Show each line from the listing that includes the word "lines".

* * *

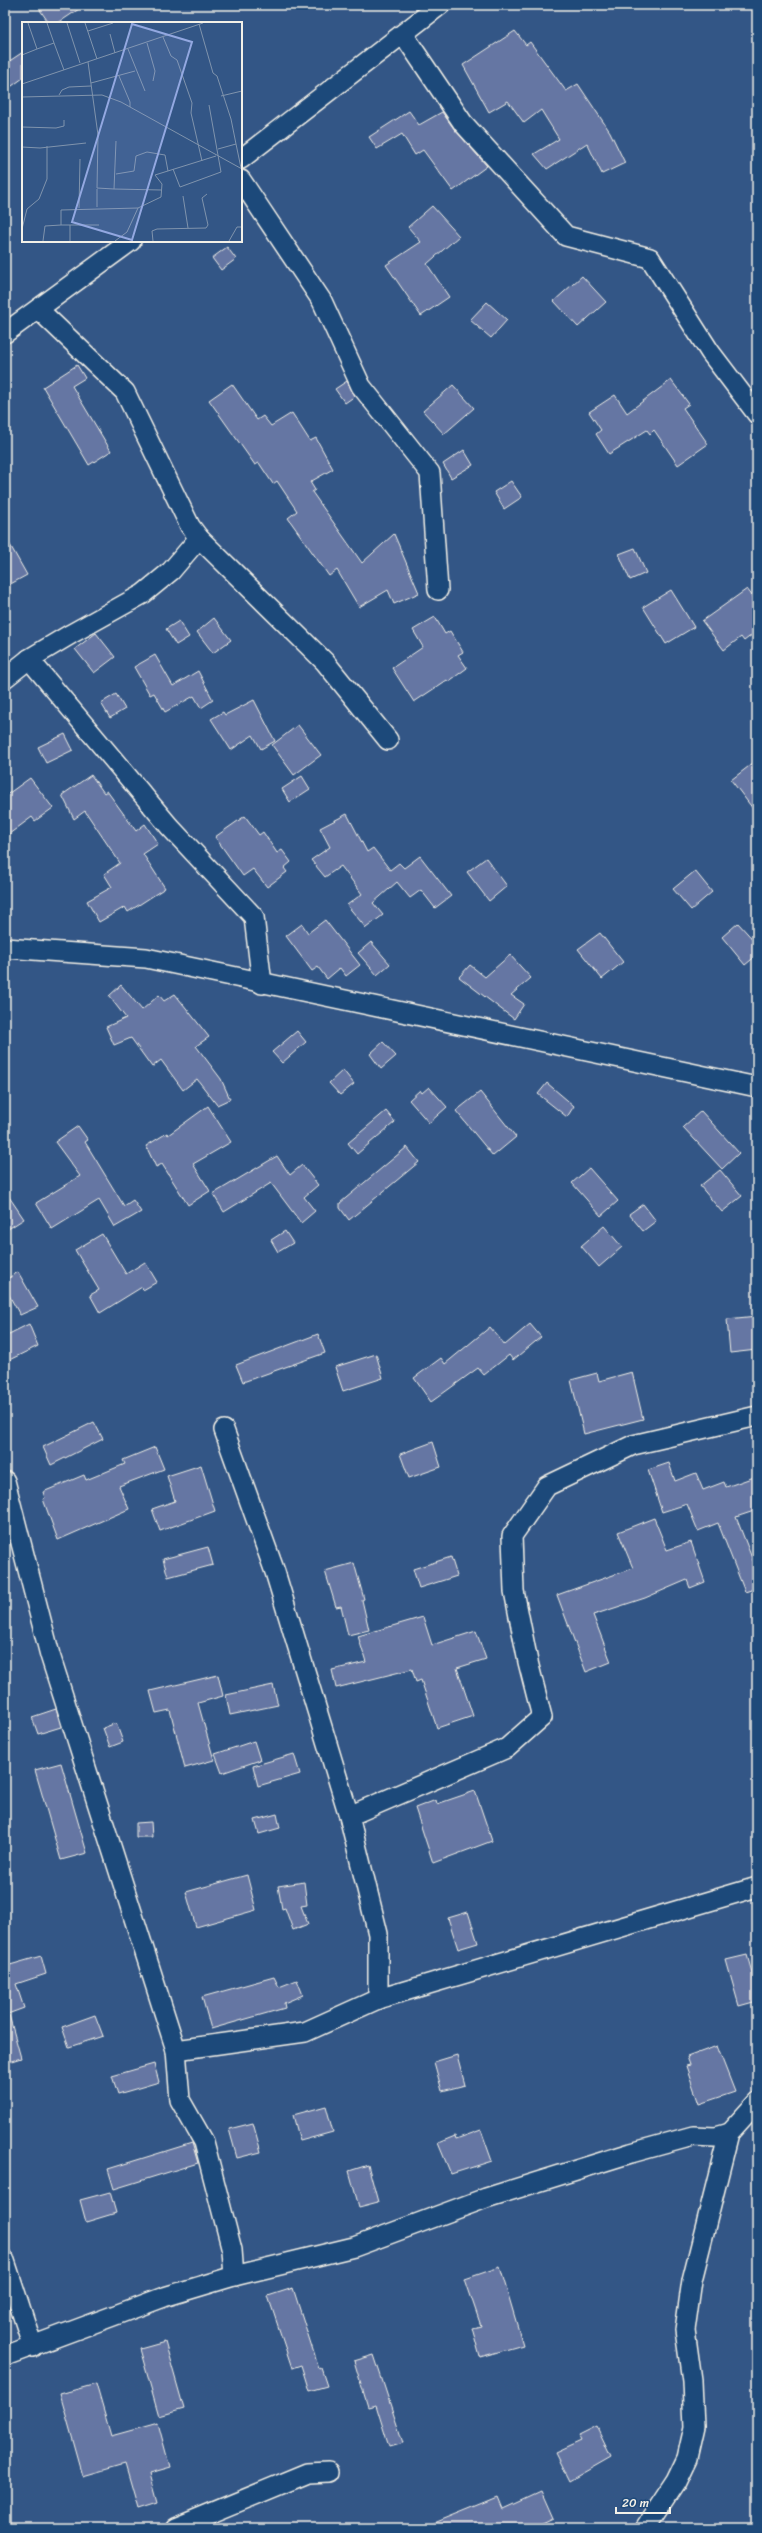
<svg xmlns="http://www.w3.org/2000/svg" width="762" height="2533" viewBox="0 0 762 2533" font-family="Sriracha,sans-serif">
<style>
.building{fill:#6576a3;stroke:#f4f1e8}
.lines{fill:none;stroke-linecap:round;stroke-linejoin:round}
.minor-casing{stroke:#f4f1e8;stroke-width:22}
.minor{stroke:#1f4a7a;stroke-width:19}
.inset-road{fill:none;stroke:#8094ad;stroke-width:1}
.view{fill:#93a8e1;fill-opacity:0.15;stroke:#93a8e1;stroke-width:2}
.inset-edge{fill:none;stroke:#f4f1e8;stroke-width:2}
</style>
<rect width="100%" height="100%" fill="#335686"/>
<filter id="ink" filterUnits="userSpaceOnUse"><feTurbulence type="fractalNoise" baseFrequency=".025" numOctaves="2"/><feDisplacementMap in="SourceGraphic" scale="8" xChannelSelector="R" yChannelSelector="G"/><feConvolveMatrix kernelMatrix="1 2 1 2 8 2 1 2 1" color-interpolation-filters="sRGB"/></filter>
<g filter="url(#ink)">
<g class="building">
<polygon points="48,5 85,5 58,23 49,23 40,10"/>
<polygon points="515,31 526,45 530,42 566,91 578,84 610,132 625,163 602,174 587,143 547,169 534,154 559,139 541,110 524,123 508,101 489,112 463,65"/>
<polygon points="23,52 23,78 5,91 5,64"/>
<polygon points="409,111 419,125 442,112 455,130 487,166 453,191 423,150 415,155 402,134 377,149 369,137"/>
<polygon points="432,206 459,236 427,264 449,297 421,316 386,265 421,242 408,227"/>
<polygon points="227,247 236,259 221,270 212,258"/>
<polygon points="582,276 606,302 578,327 554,301"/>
<polygon points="487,302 507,320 491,338 470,320"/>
<polygon points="77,365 85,378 72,386 111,451 89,465 43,387"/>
<polygon points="671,380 689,404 683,408 708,444 678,465 654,430 650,434 647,430 609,454 596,434 601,430 589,412 615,395 627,413"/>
<polygon points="347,381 355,396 345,403 335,389"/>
<polygon points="232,384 257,420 263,416 271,426 292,413 310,441 316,438 333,469 310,482 315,490 312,492 362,563 394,534 419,593 394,604 388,590 359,607 337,570 329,576 288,518 297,511 277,481 273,484 259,463 255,465 209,400"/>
<polygon points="453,385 474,408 444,434 423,411"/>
<polygon points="464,450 473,465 451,478 443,464"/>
<polygon points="511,481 522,497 504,509 494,492"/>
<polygon points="5,536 27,575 5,587"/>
<polygon points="635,548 646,573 630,580 619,554"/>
<polygon points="747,589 757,602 757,631 744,641 741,637 724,650 702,621"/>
<polygon points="671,590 694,627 666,644 643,607"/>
<polygon points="435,617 445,634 450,631 463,652 458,655 467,668 448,682 447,680 414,702 392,668 423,647 413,630"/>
<polygon points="214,618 231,640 213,653 197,632"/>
<polygon points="179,621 189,637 176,645 166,629"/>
<polygon points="96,633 115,657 94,673 75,649"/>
<polygon points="155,655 173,686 198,671 213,700 201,708 194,696 165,712 154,693 150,695 134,667"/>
<polygon points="116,694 125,709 110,718 101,703"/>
<polygon points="254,700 275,741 261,749 253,735 231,750 211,719 223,712 225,715"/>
<polygon points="298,725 321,755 294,775 272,745"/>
<polygon points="65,734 73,750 46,763 38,747"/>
<polygon points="757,760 757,814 731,780"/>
<polygon points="91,775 104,793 107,791 136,831 145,824 158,844 143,854 165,888 128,912 125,907 99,922 87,901 112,887 104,874 120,863 85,811 74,819 62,795"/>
<polygon points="302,776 310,789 290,802 282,789"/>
<polygon points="30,778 53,808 35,821 32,817 5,837 5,796"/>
<polygon points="347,814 367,852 373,848 390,870 399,863 404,868 420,856 451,896 435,908 421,890 410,898 397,882 373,903 383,915 366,928 347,905 362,894 341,866 325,877 311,860 330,847 320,828"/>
<polygon points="245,816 259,835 263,832 277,853 282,850 291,862 284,868 287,872 267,887 253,869 243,876 215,837"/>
<polygon points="486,858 507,886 489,901 467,872"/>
<polygon points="695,871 712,892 691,910 673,889"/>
<polygon points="325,920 360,965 346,976 340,968 327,979 318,967 312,971 286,936 302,924 308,933"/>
<polygon points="738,923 757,944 757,955 745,965 722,937"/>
<polygon points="600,933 623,962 602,979 578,949"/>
<polygon points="371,942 390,964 377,975 358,953"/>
<polygon points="510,955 531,978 511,995 524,1004 514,1019 459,977 470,965 485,977"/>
<polygon points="121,985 142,1010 159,995 164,1001 175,994 209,1037 196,1046 221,1079 230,1099 217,1105 197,1079 183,1090 161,1060 152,1067 131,1038 114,1045 106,1027 126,1018 109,996"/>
<polygon points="297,1031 306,1042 282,1063 272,1052"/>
<polygon points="383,1042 396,1056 381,1069 370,1054"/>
<polygon points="343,1070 354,1084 340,1095 329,1083"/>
<polygon points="547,1083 574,1106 567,1117 538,1094"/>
<polygon points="429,1087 447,1107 429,1123 409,1100 420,1090 422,1093"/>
<polygon points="480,1092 516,1137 493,1156 456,1111"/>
<polygon points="208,1106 231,1142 193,1164 210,1191 188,1205 162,1164 156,1167 146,1146 167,1133 168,1135"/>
<polygon points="386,1111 395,1122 357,1154 348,1143"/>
<polygon points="701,1111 739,1153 722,1169 683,1127"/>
<polygon points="78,1126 88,1140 85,1142 124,1206 133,1200 141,1212 115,1227 99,1200 52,1229 36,1203 80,1176 55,1142"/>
<polygon points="407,1147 419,1162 349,1220 340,1208 340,1203"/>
<polygon points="277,1156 290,1175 302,1165 318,1185 304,1197 315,1211 301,1223 271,1183 224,1212 213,1194"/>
<polygon points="589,1168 618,1201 601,1216 572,1183"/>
<polygon points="720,1170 742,1196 722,1212 700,1186"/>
<polygon points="5,1191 24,1219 5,1231"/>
<polygon points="643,1204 656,1221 643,1231 629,1214"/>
<polygon points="604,1226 622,1247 599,1267 581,1246"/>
<polygon points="285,1231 293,1243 278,1252 271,1240"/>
<polygon points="102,1234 126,1274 145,1262 157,1282 143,1290 142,1287 100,1313 90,1295 99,1290 75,1250"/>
<polygon points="18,1272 38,1307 20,1315 5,1288 5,1280"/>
<polygon points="757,1316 757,1350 730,1353 727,1319"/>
<polygon points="29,1324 38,1346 5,1362 5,1336"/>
<polygon points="530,1324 541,1337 513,1360 509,1355 484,1375 478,1368 431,1402 414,1378 441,1358 445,1364 490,1327 505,1345"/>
<polygon points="318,1334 325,1353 243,1382 236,1365"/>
<polygon points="376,1354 383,1378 343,1391 335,1367"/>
<polygon points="632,1372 643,1419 584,1434 571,1380 597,1373 599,1381"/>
<polygon points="94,1422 103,1439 51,1465 43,1447"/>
<polygon points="433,1442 441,1467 409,1478 400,1454"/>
<polygon points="155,1447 164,1469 119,1486 129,1509 58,1540 43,1499 45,1498 43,1492 84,1475 86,1480 125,1464 123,1460"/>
<polygon points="669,1463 675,1481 696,1473 703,1490 724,1482 726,1487 757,1476 757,1510 736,1517 757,1571 757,1588 745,1592 718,1523 698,1531 687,1504 662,1512 648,1470"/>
<polygon points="201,1465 215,1511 160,1531 152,1509 175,1501 167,1476"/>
<polygon points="654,1518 667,1550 691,1542 705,1582 690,1588 687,1580 645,1598 593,1615 611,1662 586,1672 557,1595 633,1568 618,1532"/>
<polygon points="208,1547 213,1565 168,1577 163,1559"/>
<polygon points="451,1557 457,1576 419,1588 413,1569"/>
<polygon points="354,1563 364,1599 362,1600 369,1630 348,1635 341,1606 336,1607 325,1571"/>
<polygon points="423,1617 432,1645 476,1631 486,1659 457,1668 473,1716 437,1728 421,1680 416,1682 412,1669 336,1688 332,1670 366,1662 358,1636"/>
<polygon points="218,1675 223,1696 198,1703 214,1760 185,1768 170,1710 156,1713 150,1691"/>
<polygon points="273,1685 278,1705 230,1715 226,1695"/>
<polygon points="56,1709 61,1727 38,1734 32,1717"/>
<polygon points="116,1723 123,1742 110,1747 103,1728"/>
<polygon points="254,1741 260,1760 222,1773 215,1754"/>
<polygon points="294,1754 300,1774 258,1786 253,1766"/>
<polygon points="61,1763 87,1853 61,1860 35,1770"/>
<polygon points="475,1791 492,1841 433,1863 415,1808 436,1800 437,1804"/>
<polygon points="277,1814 280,1828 259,1834 255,1820"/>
<polygon points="151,1822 152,1837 136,1837 136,1823"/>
<polygon points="247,1875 256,1910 196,1927 186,1892"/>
<polygon points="304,1882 307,1905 301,1906 308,1924 293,1930 285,1908 282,1909 278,1886"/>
<polygon points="468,1912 478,1943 458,1949 448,1918"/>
<polygon points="747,1955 757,1990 757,2001 739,2006 726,1960"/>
<polygon points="41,1956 46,1974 16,1984 24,2008 5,2015 5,1959 8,1959 10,1965"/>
<polygon points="274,1977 279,1987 297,1980 303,1995 284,2003 285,2008 211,2029 202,1997"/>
<polygon points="9,2015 21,2058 5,2063 5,2016"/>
<polygon points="95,2015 103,2036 69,2047 62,2027"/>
<polygon points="717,2046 735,2092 699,2104 686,2066 690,2065 687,2057"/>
<polygon points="457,2055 465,2085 442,2091 434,2062"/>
<polygon points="154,2064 159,2082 118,2094 112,2076"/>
<polygon points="326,2106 333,2132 300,2141 293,2115"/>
<polygon points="253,2123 261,2152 237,2158 229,2129"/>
<polygon points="481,2130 492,2161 451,2174 438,2143 455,2136 456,2139"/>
<polygon points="192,2143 198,2163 114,2189 108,2169"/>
<polygon points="368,2165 378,2202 359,2207 349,2171"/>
<polygon points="110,2192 116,2213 86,2222 80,2200"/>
<polygon points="500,2267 523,2345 480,2357 472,2328 481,2326 465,2279"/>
<polygon points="293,2288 319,2369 321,2368 327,2386 309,2391 301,2365 292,2368 268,2296"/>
<polygon points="165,2342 184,2409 159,2416 140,2349"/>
<polygon points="374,2355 403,2443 389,2447 376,2405 368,2407 354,2361"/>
<polygon points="96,2384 111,2436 158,2423 170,2468 149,2474 157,2503 138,2509 125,2464 83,2476 60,2394"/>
<polygon points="596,2426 611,2457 569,2481 555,2453 581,2441 578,2435"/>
<polygon points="542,2491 554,2518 533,2528 422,2528 498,2497 503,2509"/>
</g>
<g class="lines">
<g class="minor-casing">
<g id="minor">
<polyline points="403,34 463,123 566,236 650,258 710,352 757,414"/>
<polyline points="241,159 440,5"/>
<polyline points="241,180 322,301 361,386 430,473 438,590"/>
<polyline points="38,309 125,392 190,526 199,538 325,662 388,740"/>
<polyline points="5,333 131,241"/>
<polyline points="29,659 169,826 254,917 262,984"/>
<polyline points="5,678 29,659 71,634 143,594 171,571 199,538"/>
<polyline points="5,948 146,958 757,1087"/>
<polyline points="5,1481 50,1655 176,2050 305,2032 378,1999 378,1934 349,1816 275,1572 224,1430"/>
<polyline points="349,1816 507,1748 542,1717 528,1662 514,1591 512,1536 547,1486 633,1445 757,1416"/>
<polyline points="378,1999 757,1887"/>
<polyline points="176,2050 180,2100 204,2142 232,2250 234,2276"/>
<polyline points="5,2261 33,2347"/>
<polyline points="5,2356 164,2297 234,2276 354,2247 486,2198 631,2153 693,2136 715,2137 729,2133"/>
<polyline points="175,2528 308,2473 328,2472"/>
<polyline points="645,2528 676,2481 687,2458 694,2427 692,2381 685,2330 692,2280 729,2133 757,2102"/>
</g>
</g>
<use href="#minor" class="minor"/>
</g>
</g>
<g transform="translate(22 22)">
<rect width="220" height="220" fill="#335686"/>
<path class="inset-road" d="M6 1 15 27 32 21 42 48M25 1 32 21M45 1 58 41M63 1 75 37M177 2 191 51 195 54 209 97 214 122 196 127M66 9 91 1M88 12 93 31M141 15 149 34 155 38 170 81 169 91 180 139M125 21 133 49 131 59M106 27 123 69M0 33 15 27M66 40 76 113 75 166 92 167 94 119M97 54 108 80V85M69 61 113 49M0 62 181 1M37 73 40 68 47 65 69 64M199 74 220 69M0 75 80 73 99 80 220 147M0 105 34 106 42 104V98M214 122 219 146M0 125 18 126 64 121M151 147 158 165 199 150 187 83M94 152 112 149 114 134 125 130 143 133 146 149M92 167 139 168M161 174 166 206M75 185V167M57 186 58 137M48 203V219M77 203H39V188L116 186M0 207 5 187 17 177 25 157V124M21 219 23 204 39 203M93 219 105 210 116 186 139 175 140 162 133 153 194 134M131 219 130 209 135 207 184 206 186 203 180 176 185 172M207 219 215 205H220"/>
<path class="view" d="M110 2 170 20 110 218 50 200Z"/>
<rect width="220" height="220" class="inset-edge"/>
</g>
<rect width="762" height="2533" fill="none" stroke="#1f4a7a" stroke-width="20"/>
<rect x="10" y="10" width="742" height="2513" fill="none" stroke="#f4f1e8" stroke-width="1.5" filter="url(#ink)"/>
<path d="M616 2507v6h54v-6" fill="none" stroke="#f4f1e8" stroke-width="2"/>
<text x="622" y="2507" font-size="12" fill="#f4f1e8" stroke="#1f4a7a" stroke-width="3" paint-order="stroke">20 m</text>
</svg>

* * *

→ Reply to the task:
.lines{fill:none;stroke-linecap:round;stroke-linejoin:round}
<g class="lines">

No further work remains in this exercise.